■ Document segment ■
S.A. No. 2423 of 1917.
1. This appeal arises out of a suit for recovery of possession of certain shares in a property belonging to a joint Mitakshara family and for partition.
2. The family consisted of one Mohar Singh, his wife Rani Kumari and five sons Jagannath, Nanda, Sankar, Gouri and Durga Prosad, the last being dead.
3. It appears that the property was mortgaged by Mohar Singh to one Madhu Sudan, who sued on his mortgage and in execution of his decree purchased the property on the 19th November 1890. Madhu Sudan, however, did not enter into possession of the property and the property remained as before in the possession of Mohar's family. On the death of Madhu Sudan, his executor Syama Charan sold the property to Raghu Nath, defendent No. 5, on the 8th January 1907. This Raghu Nath was a Benamdar of Mohar's family.
4. In March 1892, the property was sold in execution of a decree for rent obtained by certain co sharer landlords against Mohar, his mother, his wife Rani Kumari and two of his sons Jagan Nath and Nanda who were then minors represented by their guardian. The property was sold for Rs. 55 only and purchased by one Umesh, who has been found to be a Benamdar for Mohar. Umesh executed a conveyance in favour of Rani Kumari as guardian of her minor son Jagan Nath in June 1897. The latter again executed a conveyance of the property in favour of one Raghu Nath defendant No. 5, on the 24th August 1901. Raghu Nath trans-ferred plot No 1 only to Kristo Lal on the 21st September 1906.

■ Exercise requirements ■
Name the sons of Mohar Singh listed in the case text above.

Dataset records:

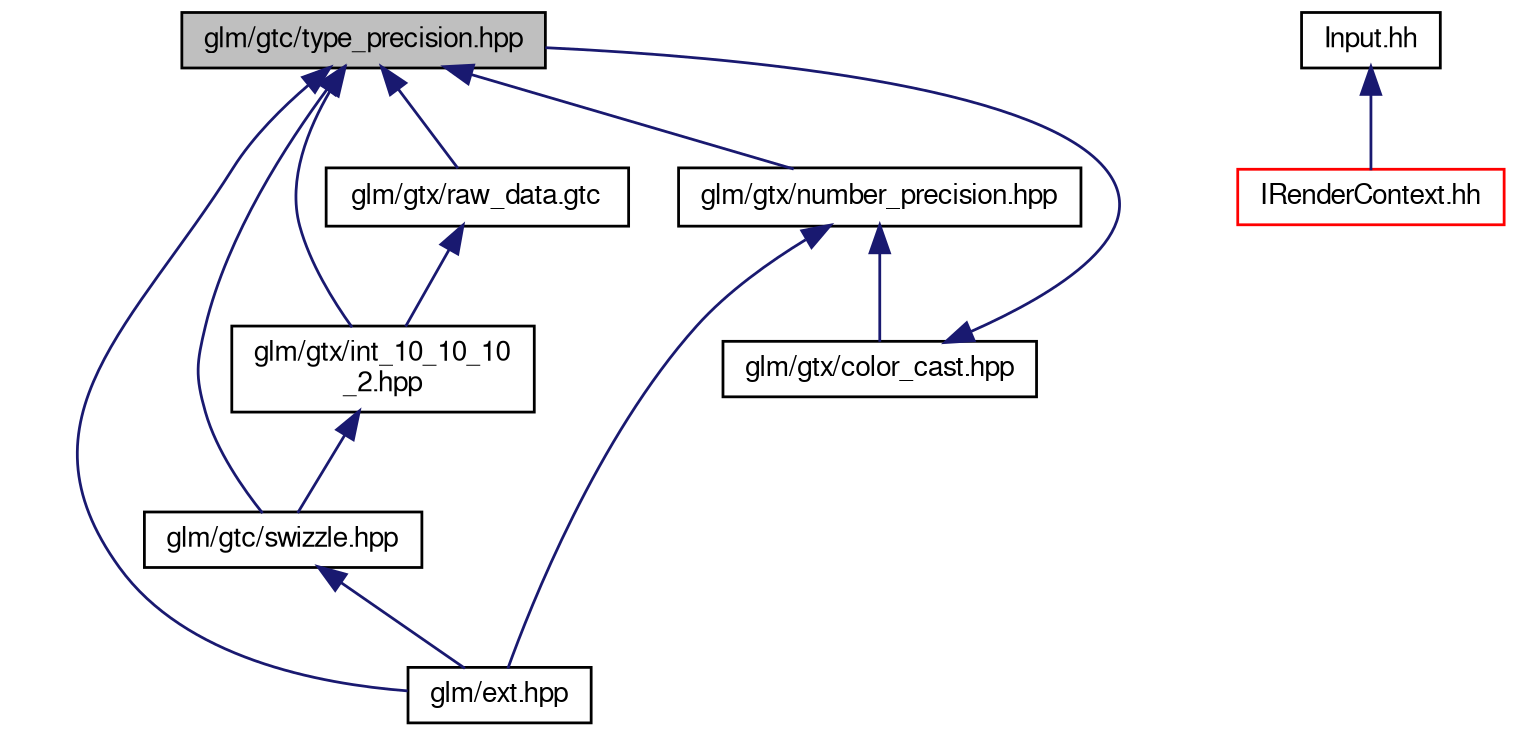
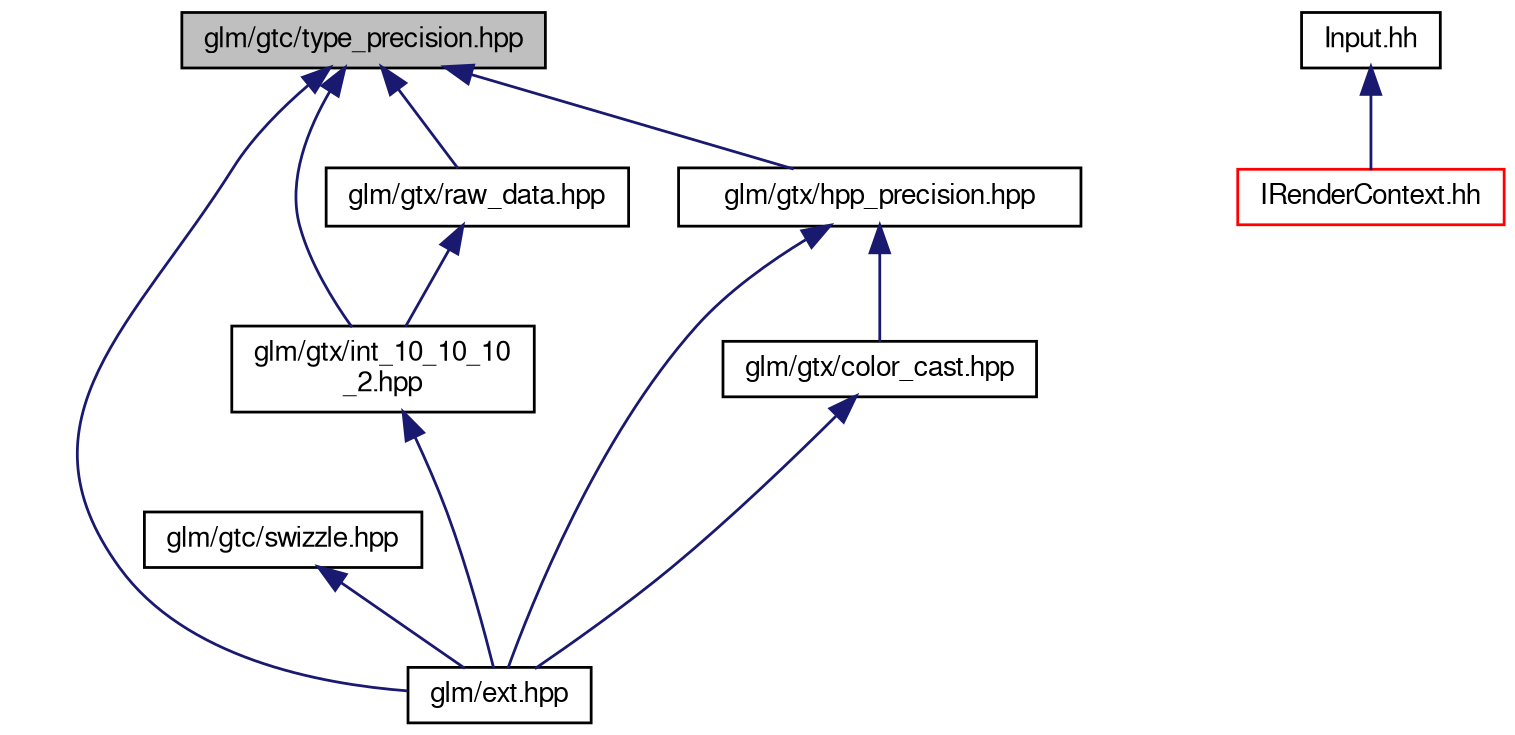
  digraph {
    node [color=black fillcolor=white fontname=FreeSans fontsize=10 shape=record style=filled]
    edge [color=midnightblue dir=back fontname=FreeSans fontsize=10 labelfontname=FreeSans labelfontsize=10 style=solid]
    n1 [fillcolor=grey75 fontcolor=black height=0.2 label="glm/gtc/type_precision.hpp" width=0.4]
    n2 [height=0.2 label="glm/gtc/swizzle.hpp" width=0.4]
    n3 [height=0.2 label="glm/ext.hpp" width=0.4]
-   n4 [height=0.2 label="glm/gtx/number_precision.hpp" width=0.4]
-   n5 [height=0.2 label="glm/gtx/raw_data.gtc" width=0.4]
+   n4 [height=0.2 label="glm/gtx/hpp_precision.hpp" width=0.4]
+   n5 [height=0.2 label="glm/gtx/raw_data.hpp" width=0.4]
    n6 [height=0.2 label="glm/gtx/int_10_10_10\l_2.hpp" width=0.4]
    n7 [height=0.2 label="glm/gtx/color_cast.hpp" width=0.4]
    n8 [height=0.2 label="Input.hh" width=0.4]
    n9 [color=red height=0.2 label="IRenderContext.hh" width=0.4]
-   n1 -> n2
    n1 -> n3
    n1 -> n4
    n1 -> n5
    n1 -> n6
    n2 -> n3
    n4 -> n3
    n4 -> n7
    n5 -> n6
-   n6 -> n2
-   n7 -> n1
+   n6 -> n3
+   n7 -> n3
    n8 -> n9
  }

■ Reply ■
Jagannath, Nanda, Sankar, Gouri and Durga Prosad